Edraak
- Website: www.edraak.org
- Launched: 2013
- Current status: Active

= Edraak =

MOCC website in Arabic language

Edraak is a non-profit massive open online course (MOOC) portal established by Queen Rania al Abdallah of Jordan for the promotion of knowledge in the Arab world. It is considered the first non-profit and pan-Arab online educational platform that offers courses for free to learners worldwide. The MOOC platform operates in partnership with the Harvard-Stanford-MIT consortium called edX and is headquartered in Amman.

== History ==
On May November 2013, the Queen Rania Foundation for Education and Development (QRF) launched Edraak. According to Queen Rania, Edraak was introduced for the Arab world to catch up to a future that befits its history. It is also stated that Edraak could help address problems that hinder the development of the Middle East and the Arab youth since it addresses the issues of risk-taking, effective partnerships, and the efficient use of knowledge, among others.
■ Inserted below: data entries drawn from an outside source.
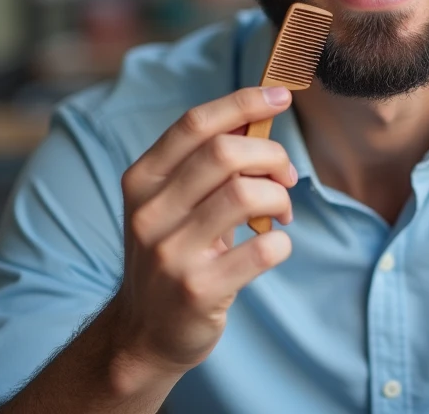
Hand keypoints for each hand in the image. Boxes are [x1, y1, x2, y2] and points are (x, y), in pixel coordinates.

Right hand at [105, 86, 297, 386]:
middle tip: (286, 175)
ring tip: (282, 212)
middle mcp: (150, 213)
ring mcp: (171, 253)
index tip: (280, 95)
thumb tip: (258, 115)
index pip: (194, 124)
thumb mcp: (170, 203)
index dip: (242, 102)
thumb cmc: (171, 252)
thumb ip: (204, 163)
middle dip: (271, 155)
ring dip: (280, 197)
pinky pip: (262, 249)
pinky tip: (274, 246)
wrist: (143, 333)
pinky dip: (281, 242)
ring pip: (246, 195)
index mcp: (141, 181)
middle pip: (225, 153)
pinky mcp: (198, 290)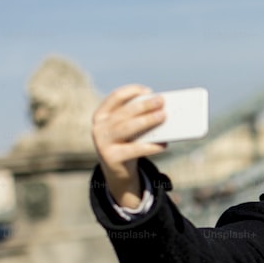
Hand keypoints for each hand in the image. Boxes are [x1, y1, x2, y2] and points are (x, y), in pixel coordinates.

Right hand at [91, 84, 167, 207]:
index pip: (116, 97)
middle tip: (161, 101)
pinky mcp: (112, 158)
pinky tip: (164, 144)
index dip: (132, 91)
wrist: (117, 171)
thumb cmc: (126, 143)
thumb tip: (161, 109)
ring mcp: (103, 143)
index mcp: (101, 115)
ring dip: (147, 120)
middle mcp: (99, 128)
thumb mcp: (127, 129)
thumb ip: (137, 118)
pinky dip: (151, 146)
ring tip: (163, 117)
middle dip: (144, 105)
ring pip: (128, 128)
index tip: (149, 91)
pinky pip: (135, 149)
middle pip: (124, 112)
The Crown Prince of Abu Dhabi, Sheikh Mohamed bin Zayed Al Nahyan, is Rania's co-founder. Patrons and partners include Princess Sumaya University for Technology, the Mikati foundation, Arab Fund, the British Council, the American University of Beirut, Bayt, and the institutions behind edX.

== Initiatives ==
Edraak uses the open-source edX platform by edX, which also used by two global MOOC providers: XuetangX in China and the French Université Numérique.

Edraak has collaborated with several regional and international scholars from prestigious universities to design and deliver courses covering a number of disciplines such as entrepreneurship, communication, health, information technology, design, and filmmaking. Courses typically ran between 3 – 8 weeks. Among the pioneers that joined forces with QRF was the American University of Beirut that contributed two courses.

Courses from QRF are offered primarily in Arabic, but translations of courses from prestigious universities like Harvard and MIT are also available. At its launch, Edraak offered 10 courses.

- Intro to Computer Science & Programming
- Electricity & Circuits
- Journey in the Film Industry
- Children's Mental Health
- Effective Strategies for Job Search
- Shopping Yourself in the Job Market
- A Successful CV
- Confidence Awareness
- Citizenship in the Arab World
- Arabs: Where from and Where to?
- Business Communication
- Innovation in the Government
- Basic Skills for First Aid

Edraak is also seen as an employee training and recruitment platform for companies in the region. The varied nature of the online courses provides companies the opportunity to upgrade employee skills as workplace demands continuously increases. Through removing the language barriers and making knowledge accessible, Edraak may contribute to decreasing Arab's lagging behind the western world in education in knowledge and digital fluency.